病気の人が「健康的な習慣」を楽しむことはないでしょう。
Re:原因と結果が逆 (スコア:2, 参考になる)
こういった論文のうち大規模なもの(スラドとかに紹介されるようなもの)は、ほぼ間違いなく、いわゆるコホート研究と呼ばれる手法でやられています。これは人数では日本最大級(長崎広島コホートの方が大きいですが)であるJPHCコホート研究 [ncc.go.jp]の成果の一部です。元論文はこちら(詳しくないけどIF見る限りこのジャンルで中堅程度はある雑誌らしい)。
http://www.sciencedirect.com/science/article/pii/S1047279715000964 [sciencedirect.com]
簡単に言うと、ある時点である集団(この試験の場合は1990年頃に岩手から沖縄まで在住の9万人の日本人)をピックアップし、生活習慣や病歴などを徹底的に調査します。その後長期間(この試験の場合は19年間)勝手に生活してもらって追跡し、病気の有無や死亡率を調べます。その後、いわゆる多変量解析を行って、生活習慣のどの要素が、どの程度独立して寿命や健康に影響しているのかを調べます。
NOBAXさんが疑っているような、「コーヒーとは別の生活習慣の因子が紛れ込んでいるだけ」という現象は「交絡 (confounding)」と呼ばれ、この世のどんなへっぽこ疫学研究者でも絶対に知っている話です。極端な例として、「日常的にスカートを穿く人間は穿かない人間より寿命が数年長い」という相関があっても、当然それは性別による交絡であり、男がスカートを穿くと寿命が数年延びるわけではありません。
> The association between green tea consumption and risk of all causes and major causes of mortality
> was assessed using the Cox proportional hazards regression model with adjustment for potential confounders.

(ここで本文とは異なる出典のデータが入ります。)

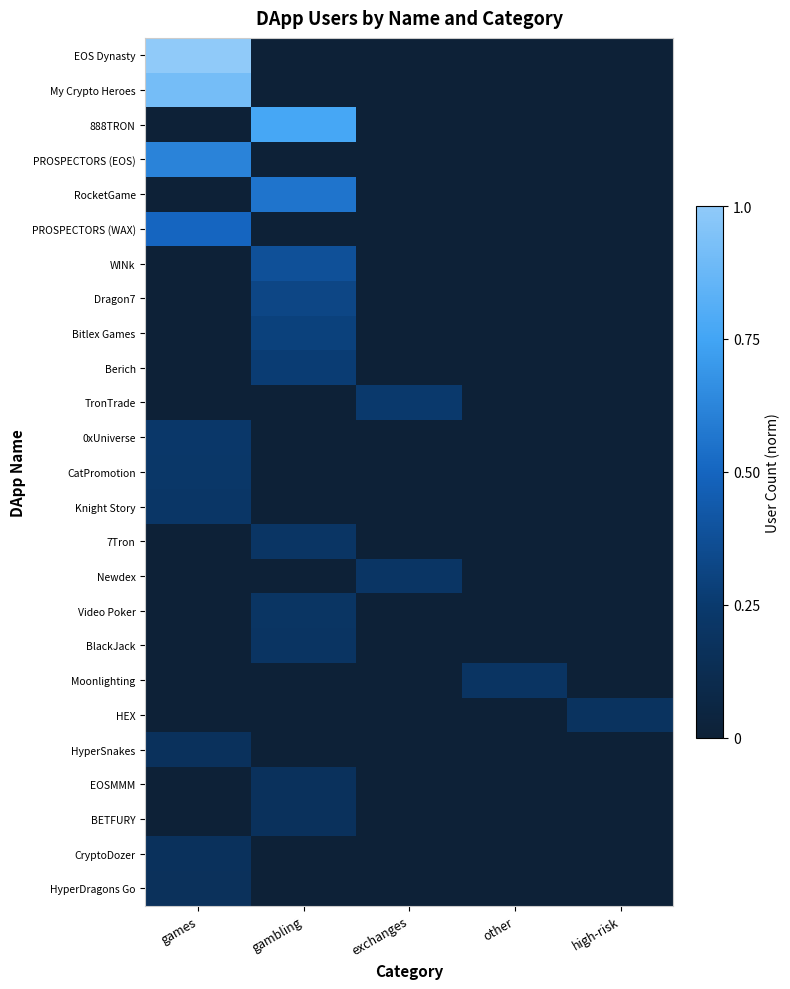

At which category is the sum across all series the highest?

games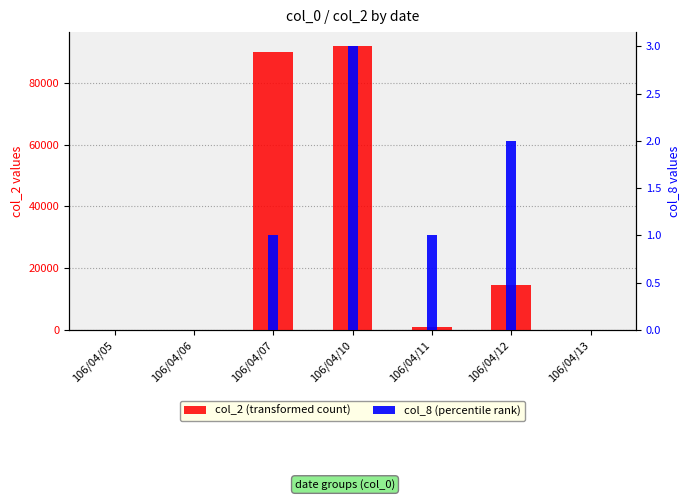

Between 106/04/11 and 106/04/10, which is larger?

106/04/10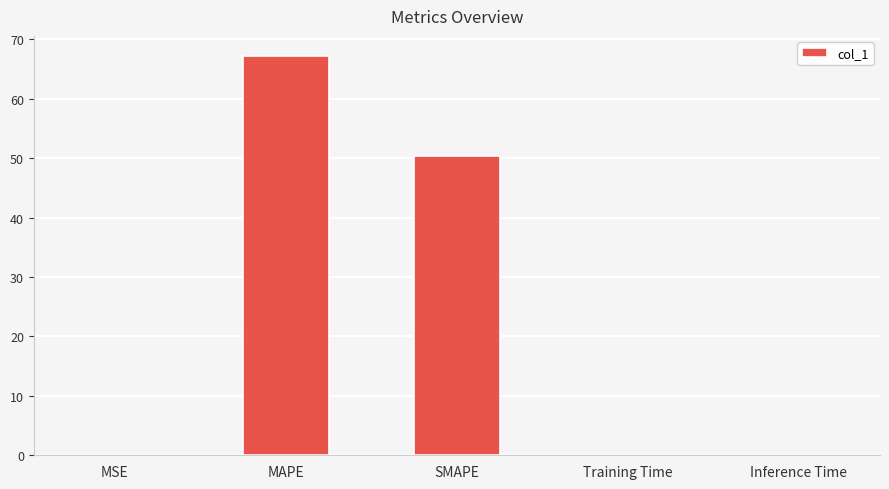

What is the maximum value shown in the chart?

67.2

交絡因子の候補として彼らは年齢・性別はもちろん、高血圧や糖尿病から運動習慣、喫煙、肥満、飲酒などについて一通り検討項目に入れています(一方でこの論文は「収入」を直接検討には含めていません)。これはつまり、性別年齢喫煙飲酒肥満血圧運動習慣といった、この研究で調べた限りの健康に寄与しそうな他の要素が全く同じ人間が仮想的に1000人いたとしても、緑茶やコーヒーの摂取量の差だけで独立して病気のリスクに差があるようだ、という意味です。ちなみに同じコホートでは米飯食の習慣に関しては疾患との有意差を見いだせなかったそうです。

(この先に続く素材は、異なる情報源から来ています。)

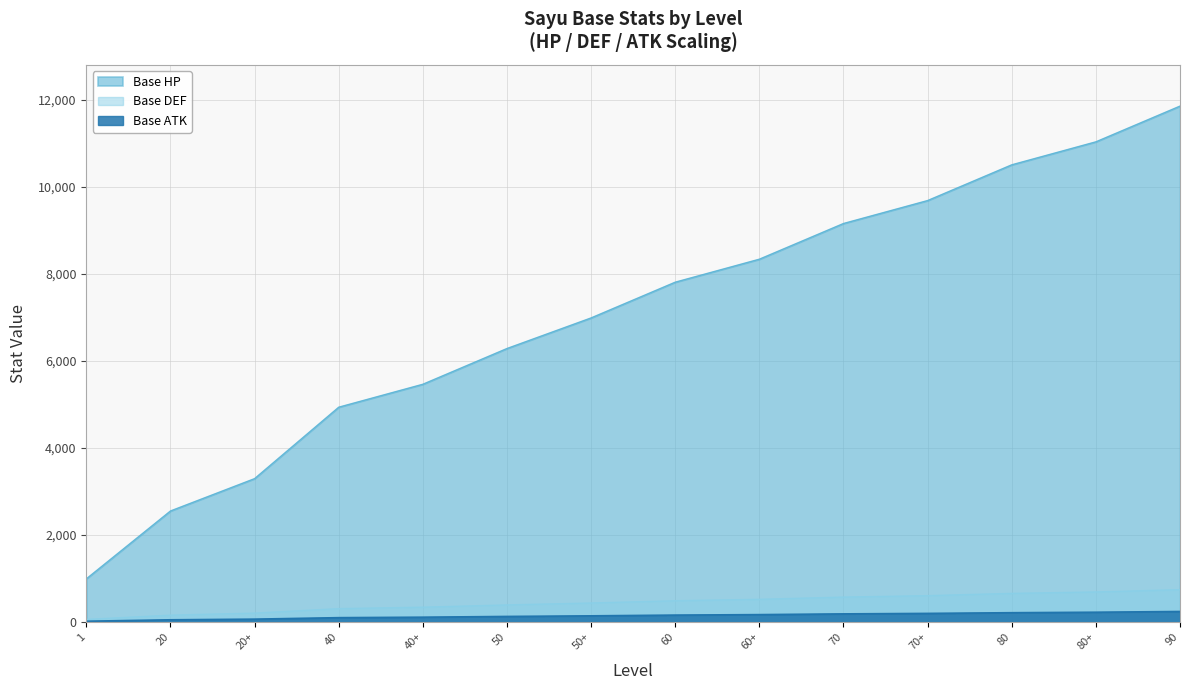

What are all the series names shown in the legend?

Base HP, Base DEF, Base ATK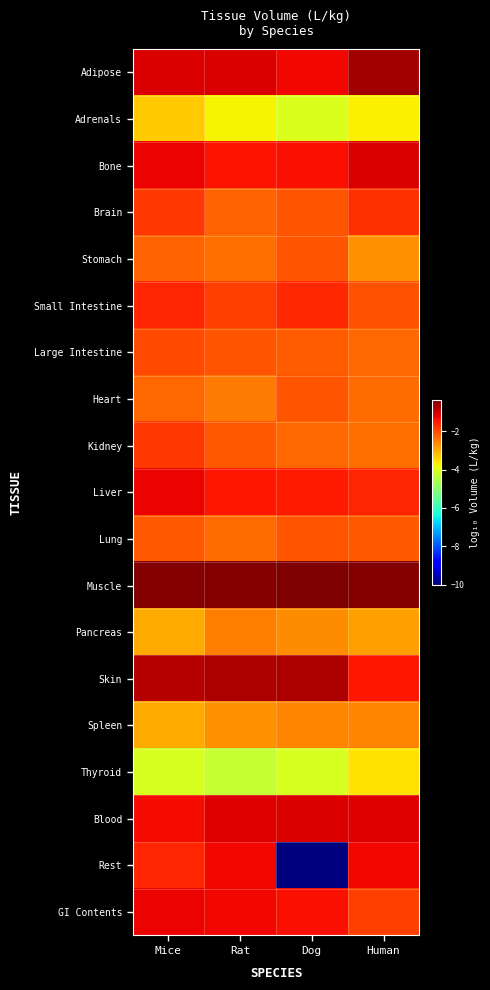

Which label corresponds to the smallest value in the chart?

Dog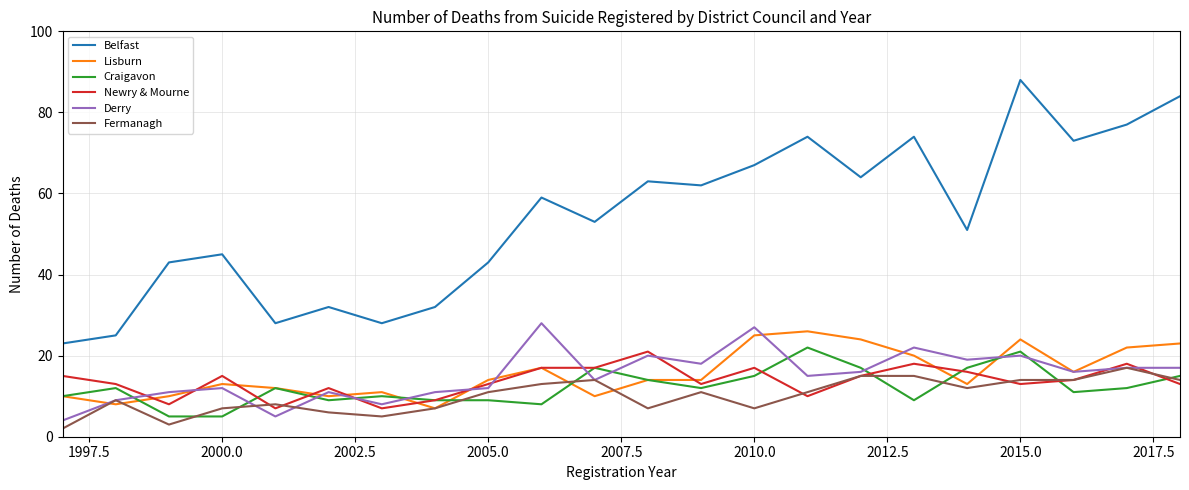

Which series has the largest total across all categories?

Belfast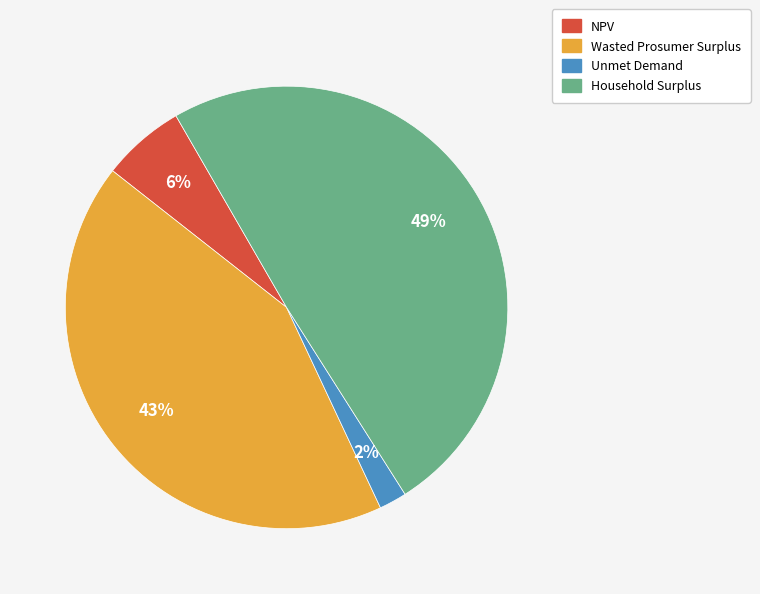

How many slices are in this pie chart?

4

従ってNOBAXさんが一刀両断しているようなあまりに安易な仮説は棄却して構いませんし、日本最大級の疫学研究に対するものとしては悲しすぎるコメントです。ただし事前調査に含まれていない別の交絡因子がある可能性、例えば「緑茶を飲む人は特別に高収入なので、結果的に高度な医療を受けて寿命が延びている」とか「緑茶を飲む人がよく一緒に食べている和菓子の方が実は真に病気を防いでいる」という可能性をこの論文だけで理論的に否定するのは確かに困難ですが、そこは常識と照らしつつ判断していくことになります。